As for naturalized citizens, the majority of countries maintain the policy for native-born nationals and protects them from extradition. However, there are countries, like Brazil, that allow for the extradition of naturalized citizens in some cases, particularly those involving illegal drug trafficking.
This is the point. Independently of whether or not one agrees with extradition, Hong Kong protesters are making the point that it should be an internal decision rather than an internationally or circumstantially imposed one. They are also reminding us that a vital topic, such, as extradition, must be decided internally and democratically.
Colombia is perhaps the primary example of circumstantially directed changes to extradition. Following an institutional crisis caused by drug lords in the 1980s and early 1990s, whose chief and fear was extradition to the United States, Colombia actually changed its Constitution to allow the extradition of nationals in cases of crimes committed outside its territory.
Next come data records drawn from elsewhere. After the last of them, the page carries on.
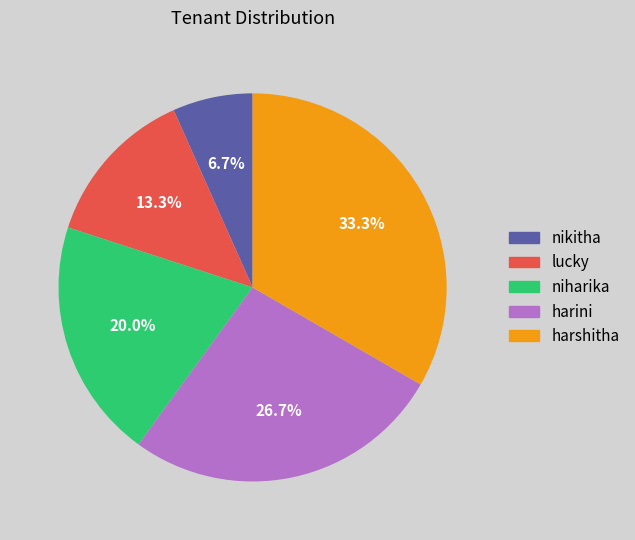

How many segments does this pie chart have?

5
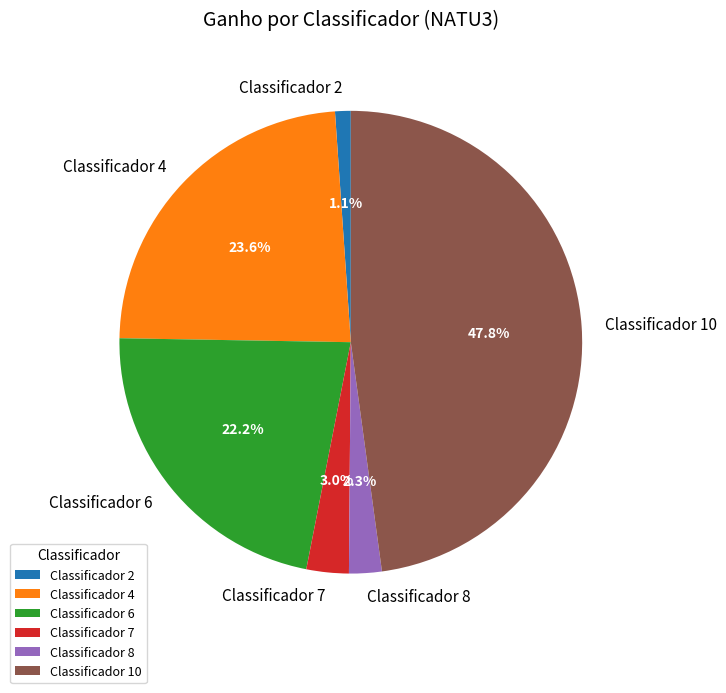

Is there a majority slice in this chart?

No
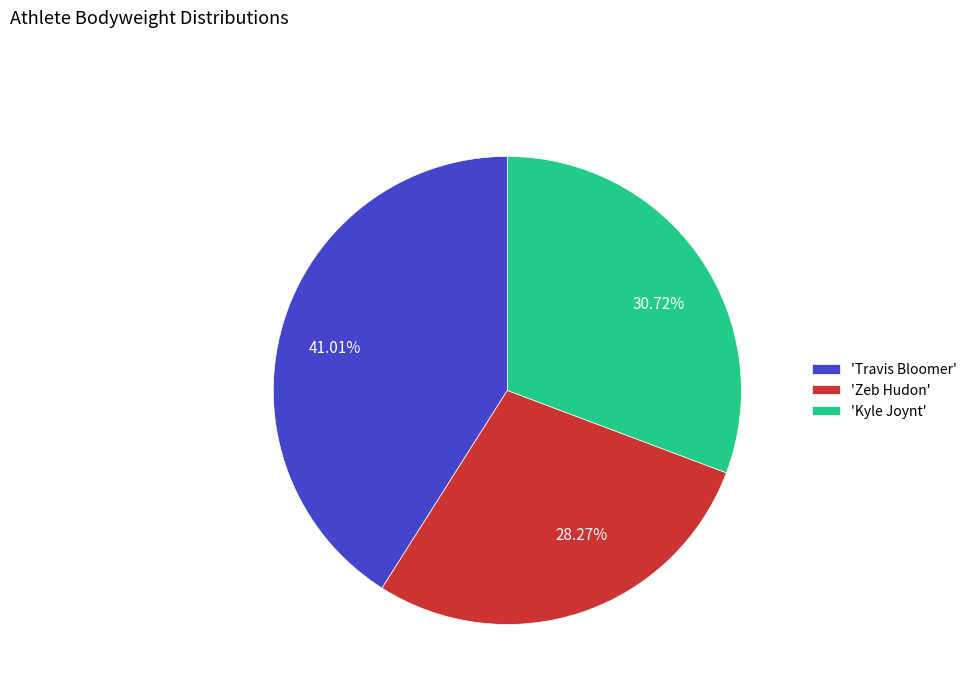

Combined, do 41.01% and 28.27% account for over 50%?

Yes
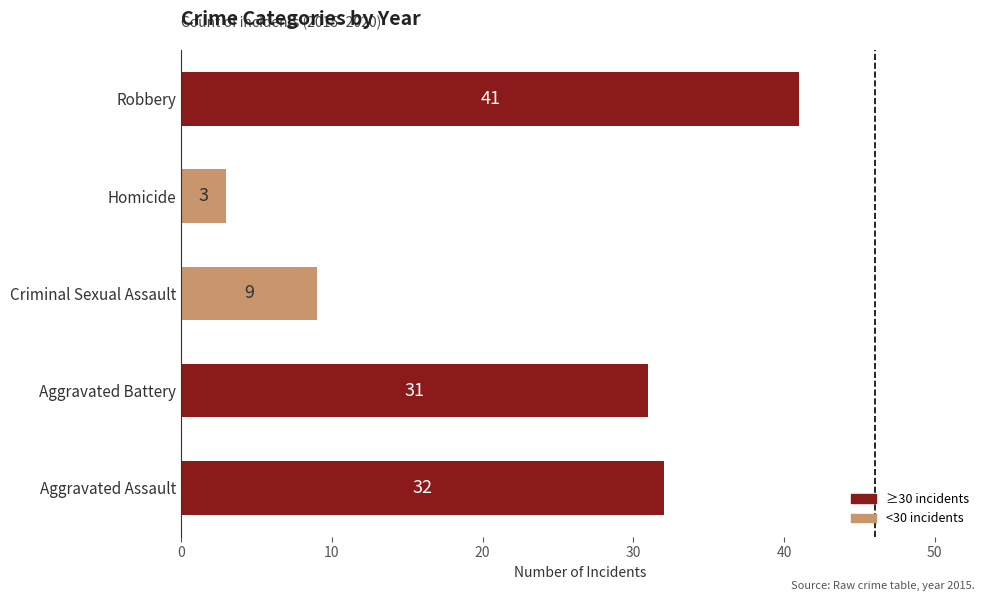

What is the difference between the values at Aggravated Assault and Homicide?

29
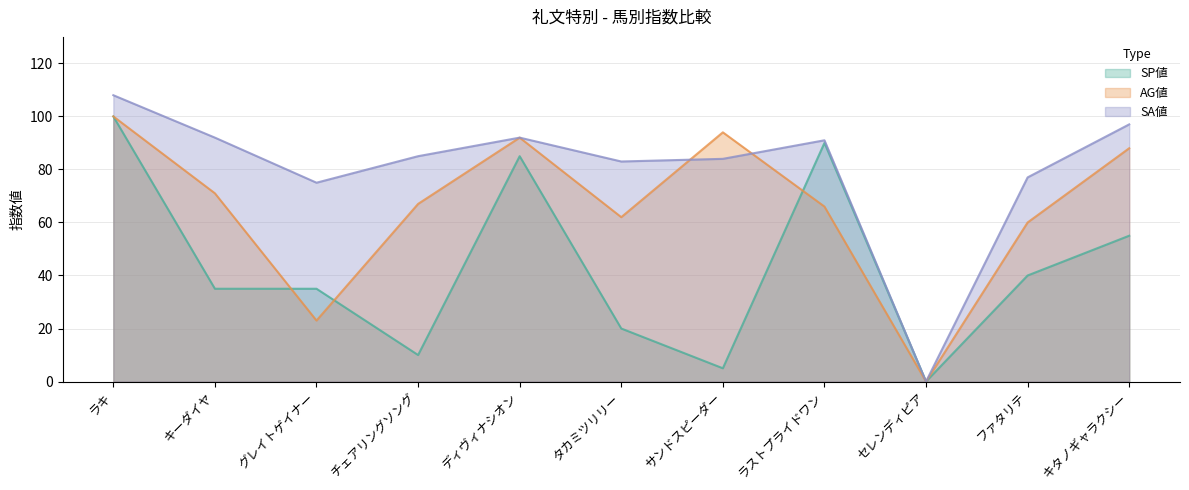

What is the total value across all series at チェアリングソング?

162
The enforcement of this constitutional change has been ambiguous, and the country's Constitutional Court has stated that this constitutional amendment is "unenforceable."
At the same time, the number of extraditions in Colombia has soared to the point where the number of extraditions is used by the government as a measure of success in the war against drugs. During the press conference following the arrest of a major drug baron, Colombia's President Iván Duque delivered a report on the fight against drug trafficking that highlighted his extradition “results”:
"During or government we have extradited 116 criminals to the U.S., eradicated more than 80,000 hectares of illicit crops and destroyed about 4,600 drug laboratories, reflecting a clear attitude to confront drug trafficking," Duque stated.
But, since when is the number of extraditions an indication of executive government success? In fact, extraditions have become such a key component of Colombia's law enforcement that the Colombian Cancilleria (the equivalent to the State Department in the U.S.) has published a "Practical Guide to Extraditions." Using the number of extraditions as a measure of success and having to create a practical guide for its use reflects, in our opinion, a severe degradation of this judicial tool so closely related to a nation's sovereignty.
As de Brito Gueiros Souza rightly points out, "what can be verified, therefore, on this topic, is that international drug trafficking caused South American countries, to a greater or lesser degree, to review their legal provisions associated with the non-extradition of nationals (whether native-born or naturalized). And this was done to promote a more effective fight against this type of crime and against the transnational criminal organizations that traffic drugs."
It is, therefore, the LatamPost's opinion that, if most of the Constitutions of Latin American countries formerly explicitly prohibited the extradition of nationals and changes have been made based on a historical circumstance relating to drug trafficking, it may be time to contemplate returning to our judicial roots regarding this matter. The circumstantial historical events that lead to the drastic changes regarding extradition are no longer present. Few would argue, for example, that Colombia remains under the threat of losing political control to drug lords. Therefore, the LatamPost believes that the people of Hong Kong are delivering the message that the topic needs to be revised and that this "memo" needs to be taken seriously.